Daniel Ablett
- Born: Daniel Ablett 5 April 1976 (age 49) Scotland
- Height: 1.78 m (5 ft 10 in)
- Weight: 89 kg (14 st 0 lb)

Rugby union career
- Position: Centre

Amateur team(s)
- Years: Team / Apps / (Points)
- Boroughmuir
- –: Glasgow Academicals
- –: Glasgow Hawks

Senior career
- Years: Team / Apps / (Points)
- 1997-98: Glasgow Warriors / 2 / (0)

International career
- Years: Team / Apps / (Points)
- Scotland Schools
- –: Scotland U21

= Danny Ablett =

Scottish rugby union player

Daniel Ablett is a former Scotland Under 21 international rugby union player. A centre, he played professionally for Glasgow Warriors.
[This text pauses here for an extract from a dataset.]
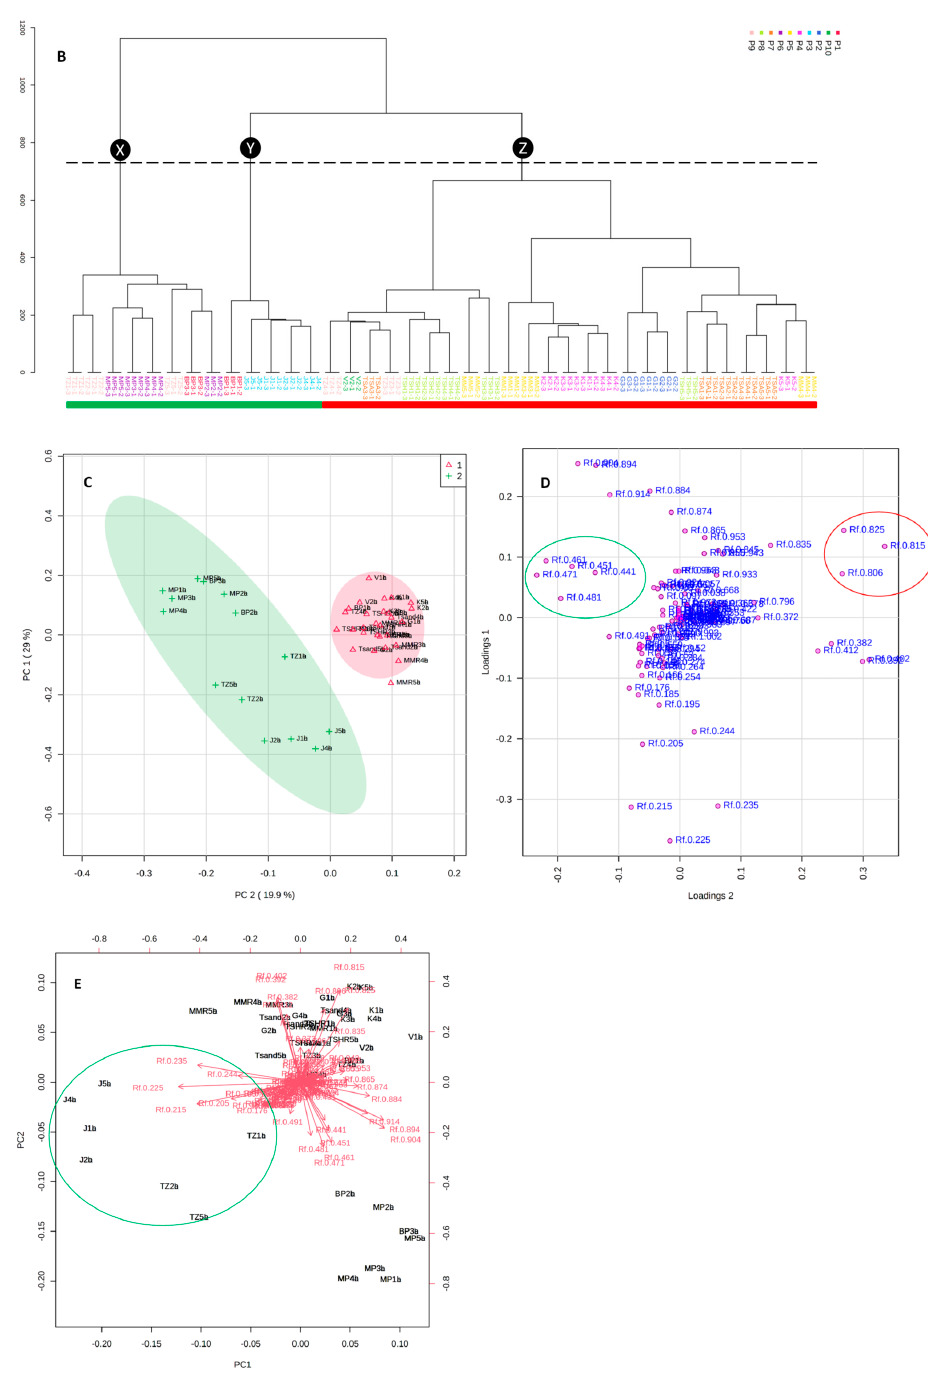
Figure 4. ( A ) Dendrogram obtained from the HCA of the rTLC data, emphasizing the chemical consistency within the populations, ( B ) dendrogram obtained from the HCA of the UPLC-MS data, with a clustering pattern similar to that obtained with the HPTLC data (Figure 4A) although samples J1–J4 and BP2 and 3 (Branch Y) are clustered separately from MP1-MP5 and TZ1, 2 and 5 (Branch X), ( C ) the scores plot coloured according to the HCA (HPTLC data), ( D ) the loadings plot indicating potential markers (HPTLC data), and E ) the biplot (HPTLC data) indicating the associa- tion of compounds with samples (resveratrol-3- O - β -rutinoside to samples J1–J4 and TZ1–2 and TZ5). Samples found in the green clusters (Figure 4A–E) have a high concentration of sericic acid (except samples J1–J4) while samples within the red cluster contain a high concentration of serico- side.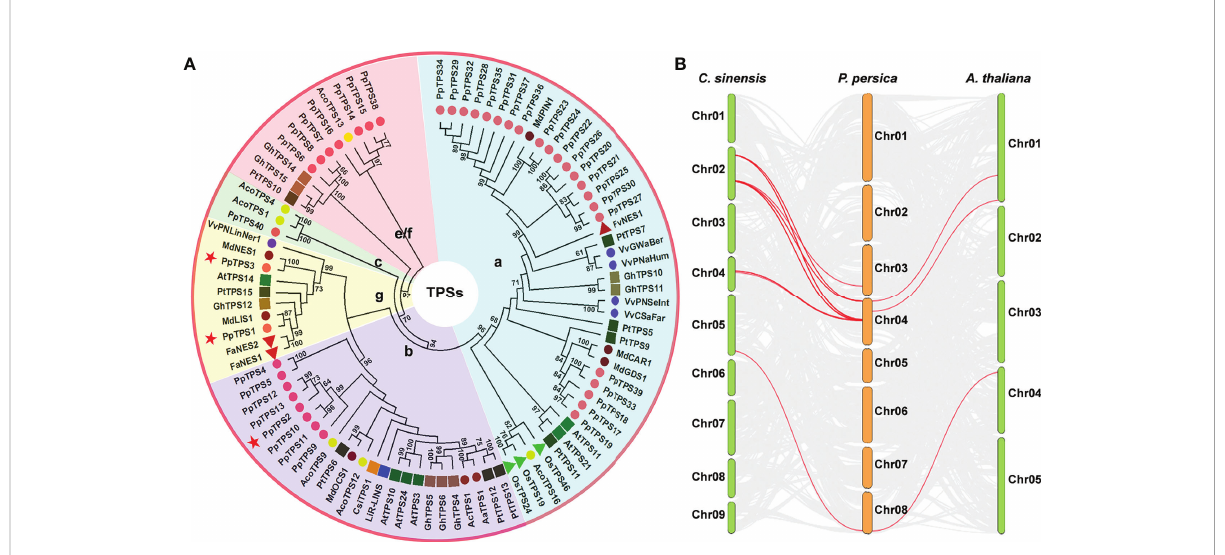
FIGURE 1 Evolutionary analysis of PpTPS genes. (A) A phylogenetic tree that was constructed using the full-length amino acid sequences of 40 TPSs from Prunus persica and 50 function-de fi ned TPSs from Arabidopsis thaliana , kiwifruit ( Actinidia arguta , Actinidia chinensis ), pineapple ( Ananas comosus ), sweet orange ( Citrus sinensis ), strawberry ( Fragaria ananassa , Fragaria vesca ), cotton ( Gossypium hirsutum ), apple ( Malus domestica ), rice ( Oryza sativa ), poplar ( Populus trichocarpa ), and grapevine ( Vitis vinifera ). The phylogenetic tree was constructed with MEGA 11 using the Neighbor-joining method and the amino acid sequences were obtained from the previous studies (Aharoni et al., 2004; Tholl et al., 2005; Martin et al., 2010; Nieuwenhuizen et al., 2013; Nieuwenhuizen et al., 2015; Yoshitomi et al., 2016; Alquezar et al., 2017; Chen et al., 2017; Sun et al., 2017; Chen et al., 2018; Huang et al., 2018). The detailed accession numbers of all the TPS proteins were presented in Supplementary Table 3. Red stars denote three function-de fi ned PpTPS proteins in previous studies. (B) The synteny analysis of TPS genes from Prunus persica , Arabidopsis thaliana , and Citrus sinensis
He is now a surgeon.

==Rugby Union career==

===Amateur career===

Ablett went to Boroughmuir High School and then played rugby for Boroughmuir. Switching to play in Glasgow, he then played for Glasgow Academicals.

On the Academicals merger with Glasgow High Kelvinside he then turned out for the newly formed team Glasgow Hawks.

===Professional career===

Ablett first played for Glasgow Warriors in the pre-season matches against Sale Sharks on 16 August 1997 and against Caledonia Reds on 28 August 1997, coming on as a replacement for Alan Bulloch in the 65th minute.

He played for Glasgow Warriors in the European Rugby Cup (then known as the Heineken Cup). He made his competitive debut for the club as a replacement in the match against Swansea on 21 September 1997 - a 35–21 win for the provincial Glasgow side. He thus earned the Glasgow Warrior No. 39.

He made his next appearance, again in the Heineken Cup, playing in the away match against English side Wasps in a 43–5 defeat for the Glasgow side.

===International career===
Ablett played for Scotland Schools and then Scotland Under 21 sides.

==Royal Navy career==
Ablett served in the Royal Navy. He served in Afghanistan as a Lieutenant Surgeon and was awarded the Operational Service Medal by the Duchess of Cornwall.

==Medical career==
He is now a consultant surgeon at the University Hospitals in the north midlands of England.